■ OBJECTIF A
Répondez à ces questions d'après l'article sur la pièce Il était une fois l'Internet :
(i) Dans quel établissement les deux auteures ont-elles fait connaissance ?
(ii) Où et quand la pièce a-t-elle été présentée pour la première fois ?
(iii) Quel est le nom de l'héroïne qui vit à l'intérieur des câbles ?
■ OBJECTIF B
Rédigez la suite de l'article sur la pièce Il était une fois l'Internet, à partir de sa dernière phrase.

■ DOCUMENT SOURCE
« Ars Longa, vita brevis »
L’aphorisme d’Hippocrate n’aura jamais aussi bien résonné. De sa traduction « La vie est courte, l’art long » ou encore « la vie est courte, la science interminable », on pourrait décliner d’innombrables interprétations tout à fait actuelles.
C’est ce qu’a fait la troupe de Théâtre emmenée par Élodie Darquié et Maryse Urruty en montant une pièce originale nommée Il était une fois l’Internet, une œuvre audacieuse qui marie univers geek et 6ème art. Les deux auteures font connaissance à Science-po Toulouse et décident « d’allier leurs compétences sur un projet alliant jeune public et numérique ». Le projet prend forme et la pièce est présentée la première fois à Pas Sage en Seine à l’été 2015. Mais où va le web ne pouvait décemment pas passer à côté d’une telle initiative, je suis donc allé rencontrer Élodie et Maryse à une Ubuntu Party à la Villette. Enquête.
Vulgariser le fonctionnement du web, amuser les enfants
Comment parler d’Internet aux enfants ? Sauriez-vous leur expliquer ce qu’est un serveur, le cloud, ou encore la fibre optique ? Tâches compliquées et pourtant nécessaires dans ce monde où les gamins baignent si jeunes dans la technologie alors que les interfaces graphiques n’existaient même pas quand nous avions leur âge… Tout ceci est malheureusement très abstrait, voire totalement abscons, et le défi du binôme a été de « rendre la technologie concrète en dissipant la magie qui peut exister autour en créant des images poétiques pour que les enfants puissent se représenter ce qui se passe à l’intérieur des câbles ».
Et à l’intérieur des câbles, vit Data, l’héroïne extravagante d’une histoire qui file à la vitesse de la lumière, de la box Internet au site Wikipédia, en passant par les sept couches de réseau qui composent cet oignon qu’on appelle aussi Internet. Si l’univers est métaphorique, il repose sur un socle informatique solide, un ingénieur réseau pourra donc voir la pièce et y retrouver ses petits sains et saufs. À ce propos, concilier traitements graphiques, sonores, dialogues et justesse technologique a nécessité « un gros de travail de recherche et de documentation », on ne s’en étonnera pas. L’étape suivante a consisté à faire naître « des images pouvant coller à la réalité technique et créer un univers cohérent où pouvoir raconter une histoire ».

■ EXTRAITS DE DONNÉES
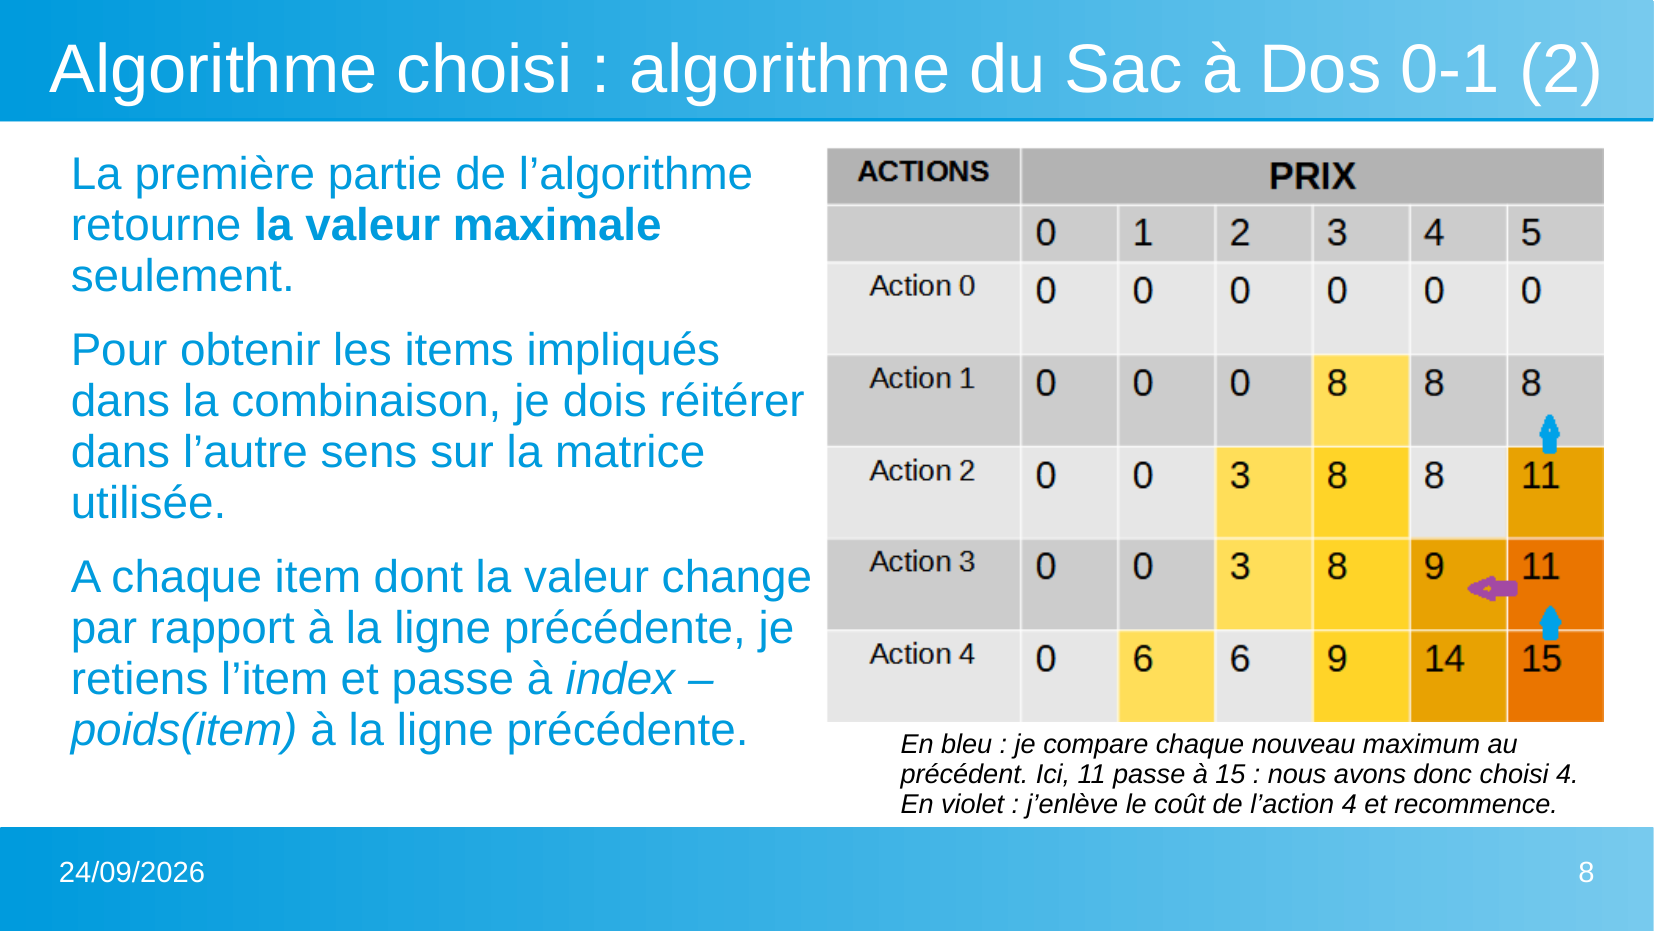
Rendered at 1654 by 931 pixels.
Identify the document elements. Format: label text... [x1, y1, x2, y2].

---

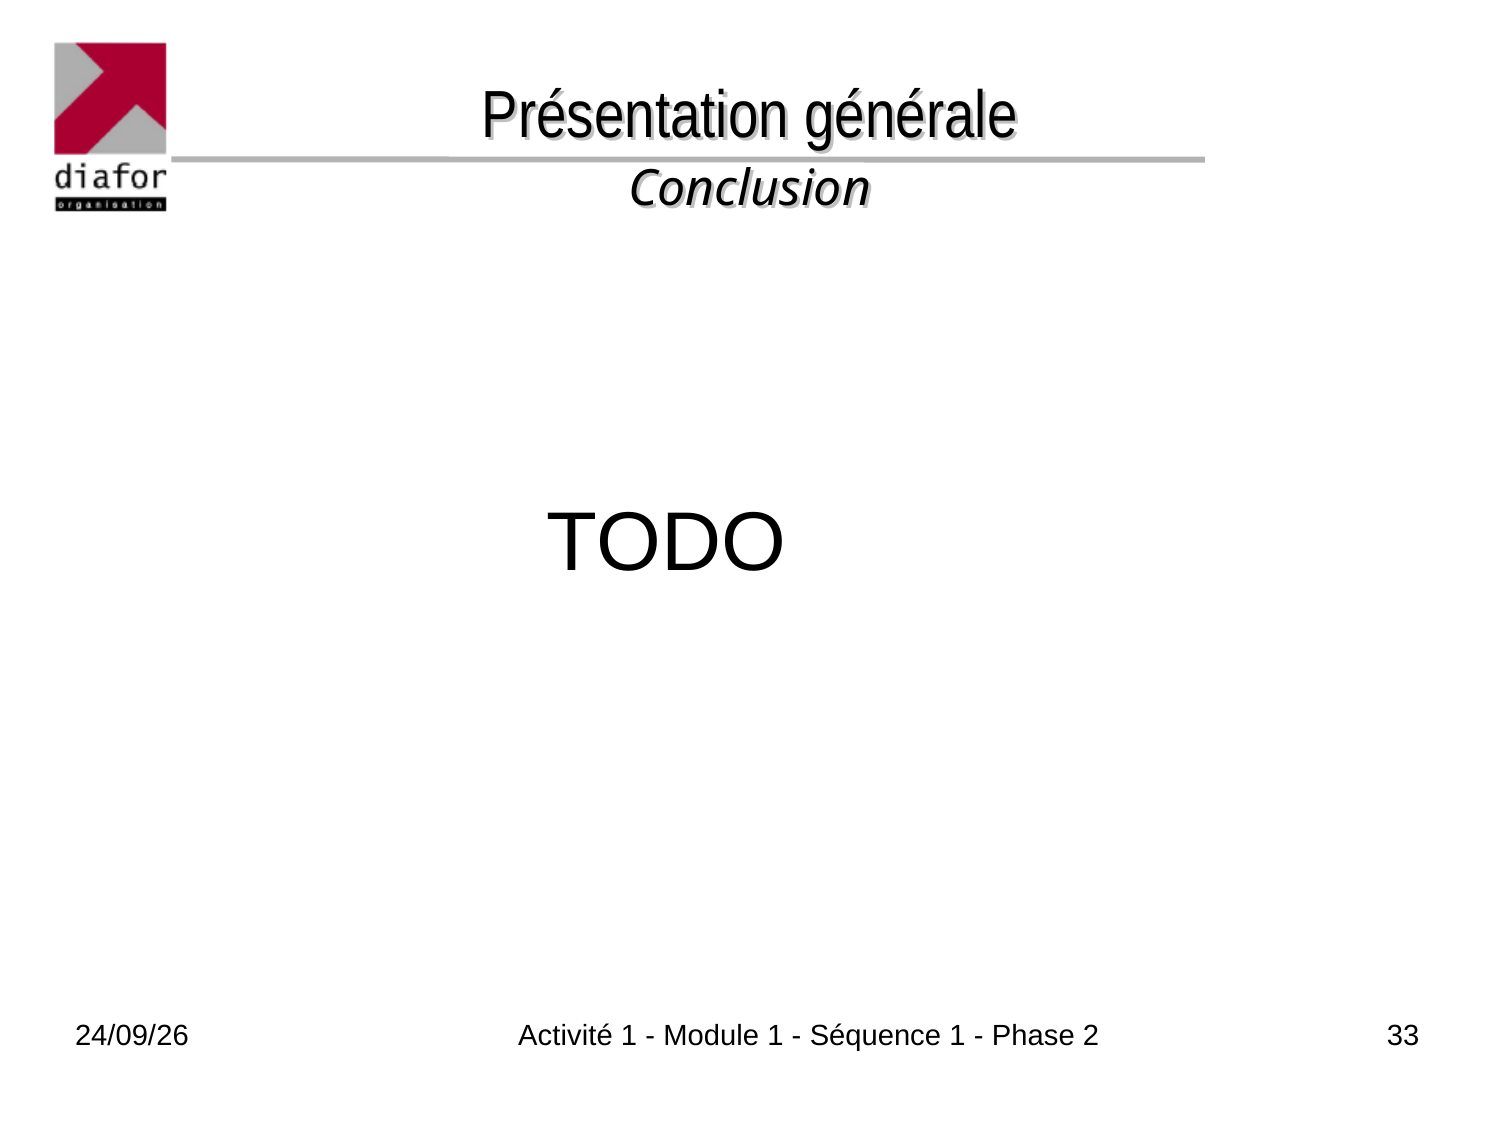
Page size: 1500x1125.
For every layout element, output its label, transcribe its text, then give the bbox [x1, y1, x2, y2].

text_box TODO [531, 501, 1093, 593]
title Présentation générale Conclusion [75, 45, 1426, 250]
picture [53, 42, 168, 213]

■ RÉPONSE A
(i) À Science-po Toulouse.
(ii) À Pas Sage en Seine, à l'été 2015.
(iii) Data.

■ RÉPONSE B
A titre d’exemple, les serveurs Internet dont nous parlions plus haut deviennent pour les enfants « Une bibliothèque dont les livres ne disparaissent pas quand on les emprunte » et le fameux cloud dont tout le monde parle n’est quant à lui qu’un « box où ranger ses meubles », bref, des images fortes qui illustrent un jeu d’acteur haut en couleurs. En effet, Maryse Urruty interprète l’intégralité des personnages de l’histoire avec une aisance déconcertante, (les passages de Mamy Modem à la jeune Data sont impressionnants, il faut bien le dire). Il était une fois Internet est un véritable récit conté (un curieux conte connecté, disent les auteures), doté d’une ambiance sonore qui vous plonge dans un bain de machines frais et envoûtant.
Les enfants adorent imiter les voix des personnages et hurler « vitesse lumière » en reprenant la chorégraphie de Data !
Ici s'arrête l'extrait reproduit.